Work instructions: Copy out the text of each row line by line, keeping every word, accent, and punctuation mark unchanged.

Data for analysis:
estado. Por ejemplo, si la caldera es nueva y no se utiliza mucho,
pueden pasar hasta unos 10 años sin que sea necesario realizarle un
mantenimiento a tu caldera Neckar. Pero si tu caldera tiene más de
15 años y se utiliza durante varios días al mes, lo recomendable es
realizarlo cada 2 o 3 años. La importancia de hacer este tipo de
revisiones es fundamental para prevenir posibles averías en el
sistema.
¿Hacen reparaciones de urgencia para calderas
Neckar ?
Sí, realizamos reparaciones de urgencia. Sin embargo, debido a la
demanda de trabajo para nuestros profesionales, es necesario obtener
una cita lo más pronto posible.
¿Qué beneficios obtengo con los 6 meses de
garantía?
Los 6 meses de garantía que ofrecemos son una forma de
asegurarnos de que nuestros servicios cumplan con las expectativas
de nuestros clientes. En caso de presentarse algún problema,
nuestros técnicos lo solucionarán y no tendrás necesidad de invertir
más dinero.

Result of this exercise:
estado. Por ejemplo, si la caldera es nueva y no se utiliza mucho,
pueden pasar hasta unos 10 años sin que sea necesario realizarle un
mantenimiento a tu caldera Neckar. Pero si tu caldera tiene más de
15 años y se utiliza durante varios días al mes, lo recomendable es
realizarlo cada 2 o 3 años. La importancia de hacer este tipo de
revisiones es fundamental para prevenir posibles averías en el
sistema.
¿Hacen reparaciones de urgencia para calderas
Neckar ?
Sí, realizamos reparaciones de urgencia. Sin embargo, debido a la
demanda de trabajo para nuestros profesionales, es necesario obtener
una cita lo más pronto posible.
¿Qué beneficios obtengo con los 6 meses de
garantía?
Los 6 meses de garantía que ofrecemos son una forma de
asegurarnos de que nuestros servicios cumplan con las expectativas
de nuestros clientes. En caso de presentarse algún problema,
nuestros técnicos lo solucionarán y no tendrás necesidad de invertir
más dinero.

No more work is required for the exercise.